■ **WHAT YOU HAVE TO DO**
Turn every line of the material below into a row of a Markdown table with the columns Row and Line, numbering the rows in order and skipping blank lines. Leave the pictures out.
○ ○ ○ ○
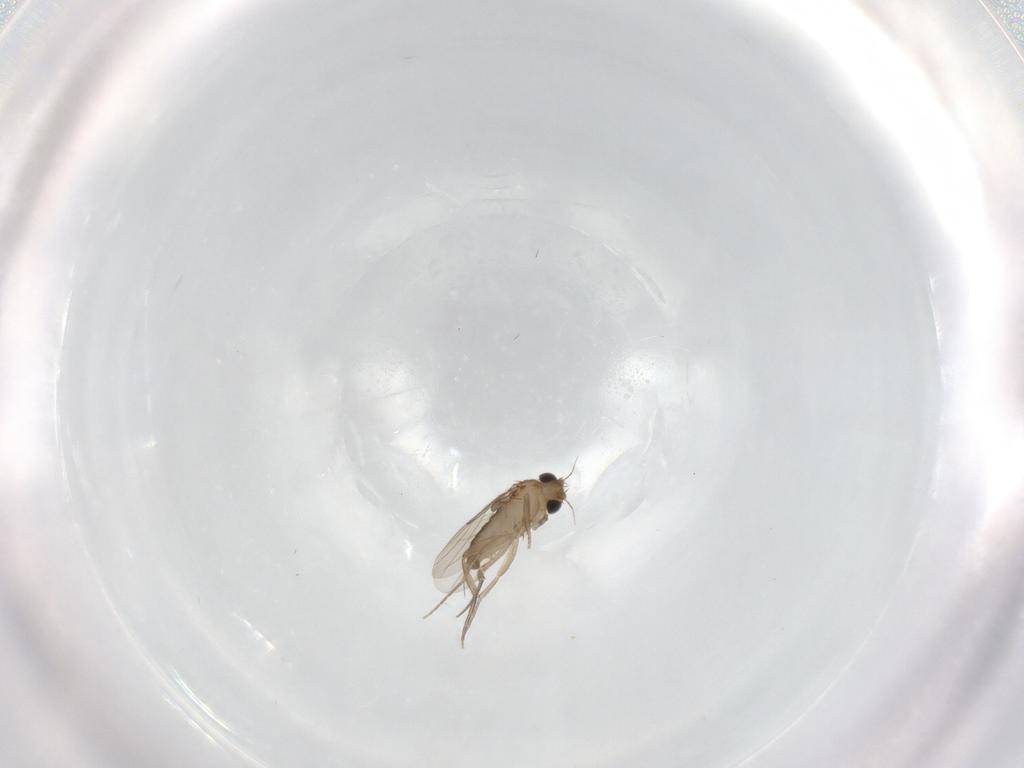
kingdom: Animalia
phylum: Arthropoda
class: Insecta
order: Diptera
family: Phoridae
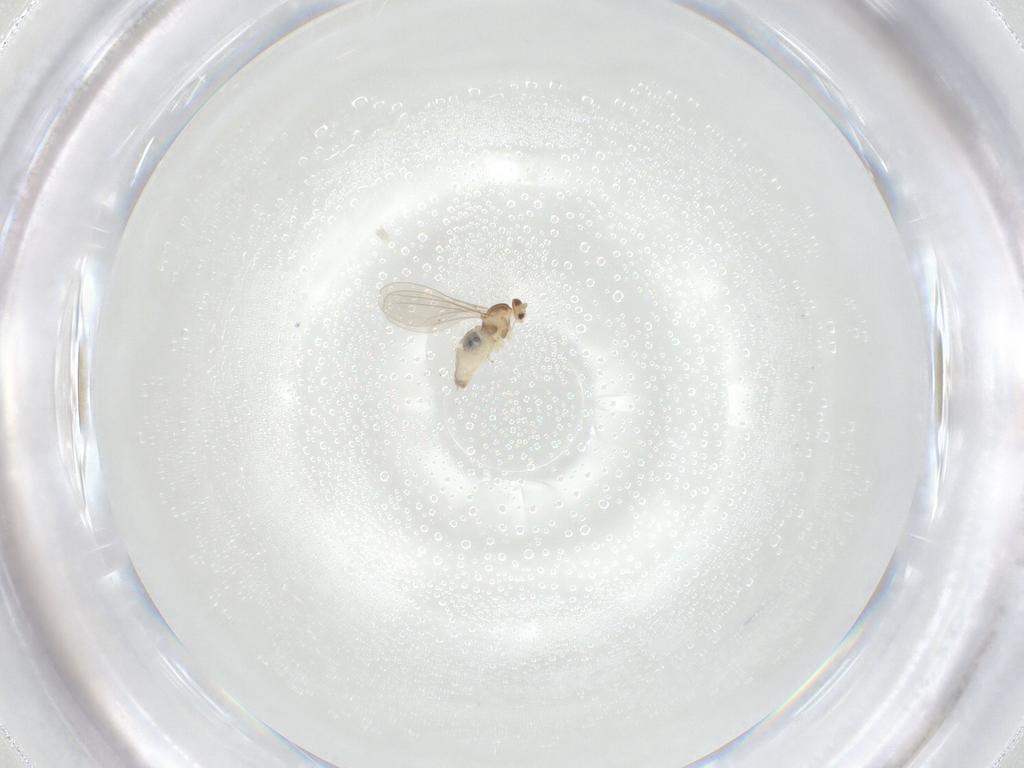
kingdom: Animalia
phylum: Arthropoda
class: Insecta
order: Diptera
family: Cecidomyiidae
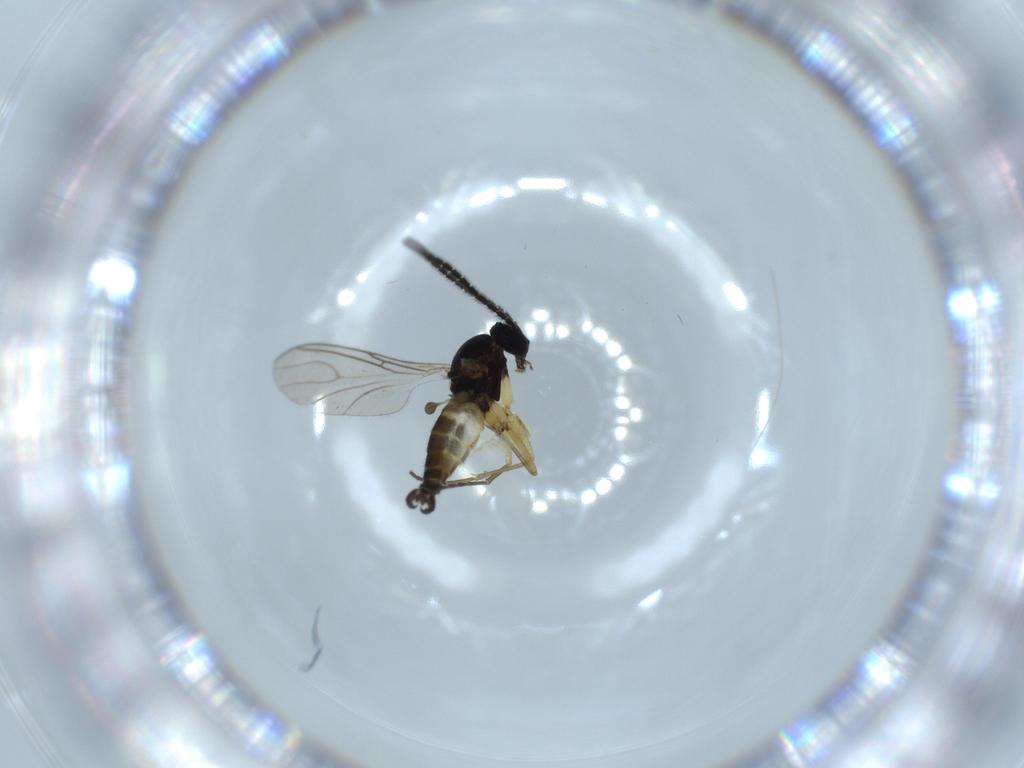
○ ○ ○ ○
■ **OUTPUT FOR THIS EXERCISE**
| Row | Line |
|---|---|
| 1 | kingdom: Animalia |
| 2 | phylum: Arthropoda |
| 3 | class: Insecta |
| 4 | order: Diptera |
| 5 | family: Phoridae |
| 6 | kingdom: Animalia |
| 7 | phylum: Arthropoda |
| 8 | class: Insecta |
| 9 | order: Diptera |
| 10 | family: Cecidomyiidae |